Directed by Daniel Forer, the documentary takes an in-depth look at the duo’s run from an unlikely tandem trying to find its footing in the business to radio juggernauts, whose radio show was simulcast across the country and even on television at the height of its power.
Starting in 1989, Mike and the Mad Dog quickly rose to the top of the ratings in New York as they brought something the sports media industry had never seen before.
“Sports radio changed the way towns and teams reacted to day-to-day life. It changed the way teams were covered and obviously changed media in a big way,” Francesa said. “Sports radio was a big change for conventional media. We had an immediacy and we had an ability to be moment-to-moment, whether it was being at big events or breaking stories."
Just by looking at their personalities, it was difficult to think the show would actually work. Francesa was an even-keeled fountain of sports information while Russo provided a loud bravado that wore down his co-host at times.

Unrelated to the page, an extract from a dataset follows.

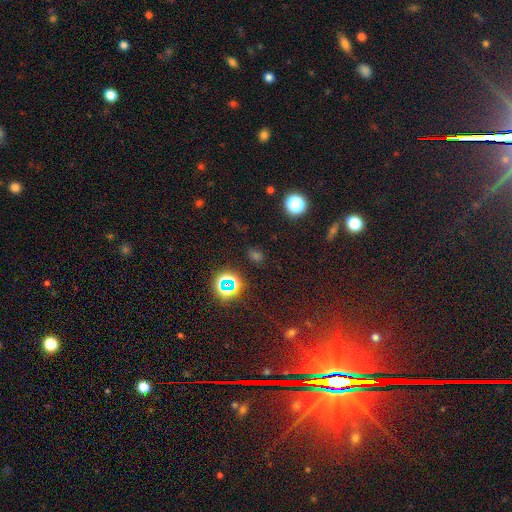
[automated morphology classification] Smooth or featured? Predicted: smooth (p=0.46, tied with star or artifact). Merging? Predicted: none (p=0.84).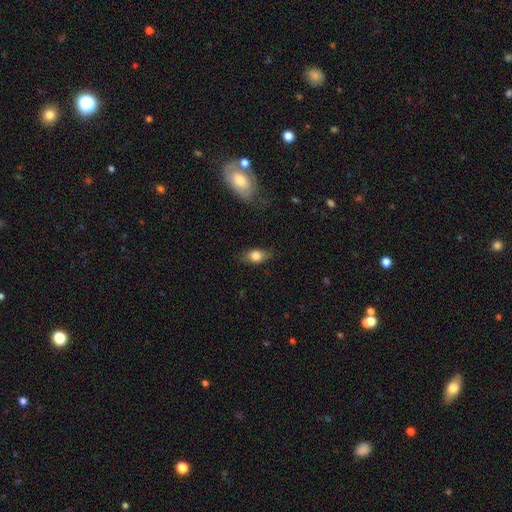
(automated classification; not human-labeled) smooth-or-featured: smooth: 79% | featured or disk: 13% | star or artifact: 8%
  how-rounded: in between: 79% | round: 15% | cigar-shaped: 6%
  merging: none: 75% | minor disturbance: 18% | major disturbance: 5% | merger: 1%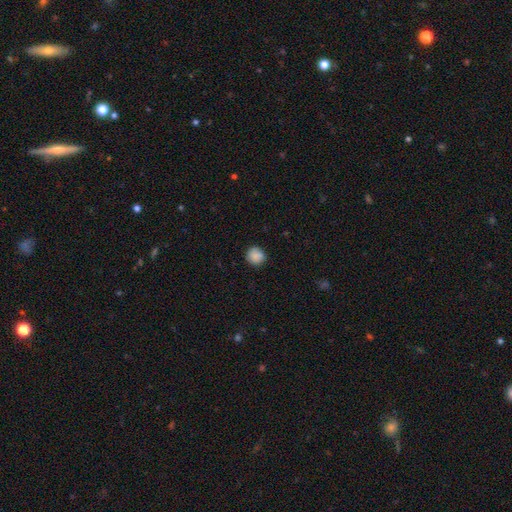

But it was that dichotomy that made the show such an entertaining experience and so popular among New Yorkers.
“Mike was a lot funnier than people thought and I knew a lot more about sports than what people though. We both are intellectual sports fans,” Russo revealed. “So I think in a lot ways, Mike and I are a lot alike. But the key to a good sports show is to love sports. Mike and I loved sports, loved the big games, loved breaking down the big game and loved the history of sports.”
It wasn’t all sunshine and lollipops for the two, who had well-documented spats away from the booth. Yet somehow, the on-air product continued to succeed.
“When you work together for 19 years, you're going to have four or five moments that will create issues that last a couple of months,” Russo said. “ We still had plenty of good times here where we were completely into it, liked each other’s company, had a lot to discuss...so the fights were a little overrated and add juice to the documentary...it contributes to the Mike and the Mad Dog mystique.”
There was plenty to talk about during their reign as kings of New York sports radio as metropolitan-area teams combined for seven championships. But the Big Apple presented plenty of challenges.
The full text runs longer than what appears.